## PAGE TEXT
▼▼▼
Temple hosts the inaugural Women in Sports Media Symposium
Claire Smith, Doris Burke and other women pioneers in sports media discussed the progress they spearheaded, and the work still left to be done.
Students, faculty, alumni and members of the media packed into Mitten Hall on Friday, Oct. 18, for the inaugural Women in Sports Media Symposium hosted by Temple University’s Claire Smith Center for Sports Media. The all-day event was a celebration of the devoted women and their male allies who, like Claire Smith, KLN ’79, fought and continue to fight for the fair treatment of women and people of color in a male-dominated industry.
The mission of the day was perhaps best spelled out by David Boardman, dean of the Klein College of Media and Communicaton, who presented a startling stat: 83% of people working in sports media are male, and 86% are white.
“We aim to help change that here at the Claire Smith Center,” Dean Boardman said in his opening remarks.
“Today marks a new landmark in that pursuit. It was 40 years ago, almost to this day, that Claire was rudely pushed out of the San Diego Padres locker room as she was covering game one of the 1984 National League Championship Series. What a wonderful opportunity that presents for us today to really examine the role of women in sports media and to ask ourselves and each other: What’s changed over those 40 years, and what hasn’t?”
Smith is a professor of journalism at Klein and an award-winning baseball sportswriter whose career has spanned more than four decades. The story of her removal from the Padres locker room came up multiple times throughout the event, as did similarly sobering stories from other women in sports media.
In the first panel of the day, Smith was joined by Melissa Ludtke and Lisa Saxon, two of Smith’s contemporaries who battled discrimination throughout their sports writing careers.
Ludtke was denied access to both the Los Angeles Dodgers and New York Yankees clubhouses while covering the 1977 World Series. She then served as a plaintiff in the subsequent lawsuit against Bowie Kuhn, the commissioner of Major League Baseball at the time. Ludtke won the landmark lawsuit, which is credited with providing equal access to MLB locker rooms for women reporters. However, women in the industry, including Smith and Saxon, quickly learned that their fight for equality in the locker room and on the sidelines was far from over.
“I remember reading about [the lawsuit] and thinking, okay, we’re good to go!” said Saxon, who was a senior in high school at the time. “But then I got out there and found out, no, there was still quite a bit of work to do.
“I was 19 years old when I was hired as a full-time reporter at the Daily News in Los Angeles,” Saxon continued. “I went to my desk and the nameplate on it said ‘token female.’ So, the stage was set right away. I was more of a show-and-tell toy, and someone who met an affirmative action mandate for the corporation.”
The second panel shifted the focus to women in the sports media industry today, who noted that while progress has been made, today’s women sportswriters and broadcasters still face challenges, especially with the addition of social media.
▲▲▲
## TASK INSTRUCTIONS
Extend the article on the Women in Sports Media Symposium, picking up after its final sentence. The listing that comes next is separate material and has no connection to the symposium article.

## SUPPLIED DATA
▼▼▼
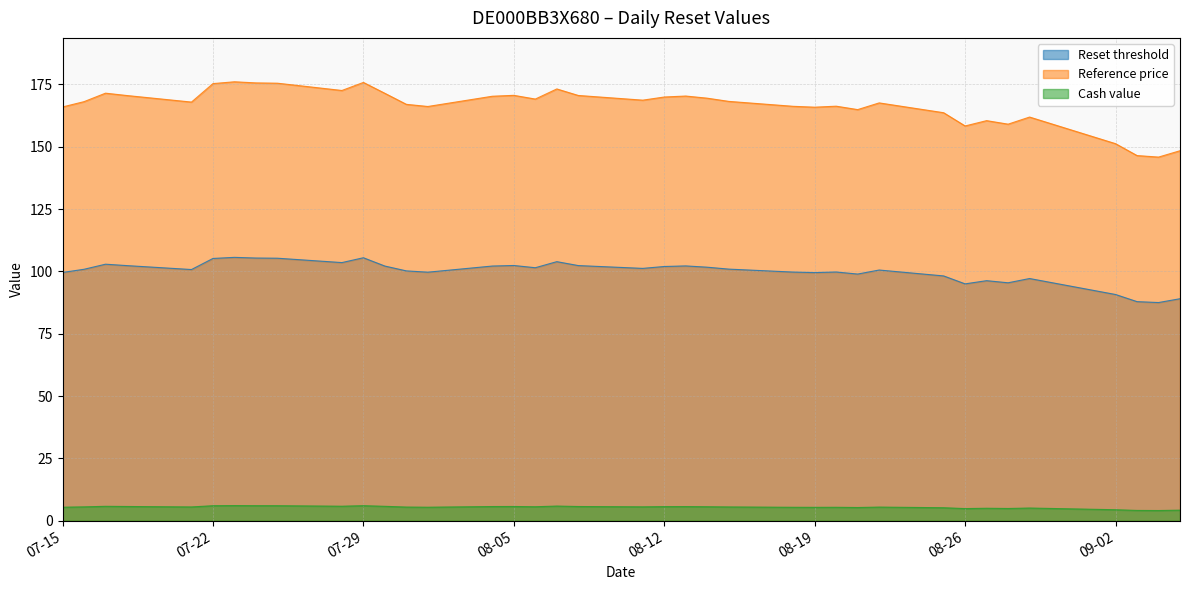

What is the lowest value of the Reset threshold series?

87.5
▲▲▲
## RESULT FOR THIS EXERCISE
“There’s almost this magnifying glass over women in sports, and they’re waiting for you to make a mistake,” said Bella DiAmore, KLN ’22, associate sports editor at the Philadelphia Inquirer. “If you make one mistake, you’re going to get called out for it immediately.”
“No benefit of the doubt whatsoever,” agreed Alexa Ross, KLN ’18, a sports reporter for CBS 4 Indianapolis. “Each time I’ve leveled up in my career I’ve been like, the hate is going to get worse. That is the first thing I think before I can be excited, and that’s the thing that scares me from taking the next step.”
“There’s an element that somehow, just because we’re a still a minority in this field, each one of us represents every single woman that works in sports media,” added Gina Mizell, Sixers beat reporter for The Philadelphia Inquirer. “If any woman in sports media screws up anywhere, somehow it is a reflection of all of us, and so you don’t want to be the one that’s responsible.”
Of course, the event’s speakers and panelists also celebrated the many triumphs that women in sports media have made despite these challenges. One of those trailblazers is Doris Burke, an NBA broadcaster for ESPN who made history as the first woman analyst for a championship game in one of the four major American sports leagues during the 2024 NBA Finals.
“There is, of course, a very famous story where [Claire Smith] is removed from a Major League locker room, but I also cannot imagine some of the more insidious and perhaps subtle things you endured in the course of your career,” said Burke, who was in attendance to receive the inaugural Claire Smith Trailblazer Award. “And by doing so, Claire, you made my life easier.
“She celebrated the men she covered, and their gifts and their stories. And she focused on her allies,” Burke continued. “If the deep cultural biases in this country are going to change, it takes all of us. It takes extraordinary women like Claire, and the athletes we cover, and the GMs, and the executives, and the players associations.”
Doris Burke was on Main Campus on Oct. 18 to receive her Claire Smith Trailblazer Award. A celebrated NBA broadcaster for ESPN, Burke returned to Philadelphia a few nights later to call the Philadelphia 76ers home opener. (Photography courtesy of Ryan S. Brandenberg)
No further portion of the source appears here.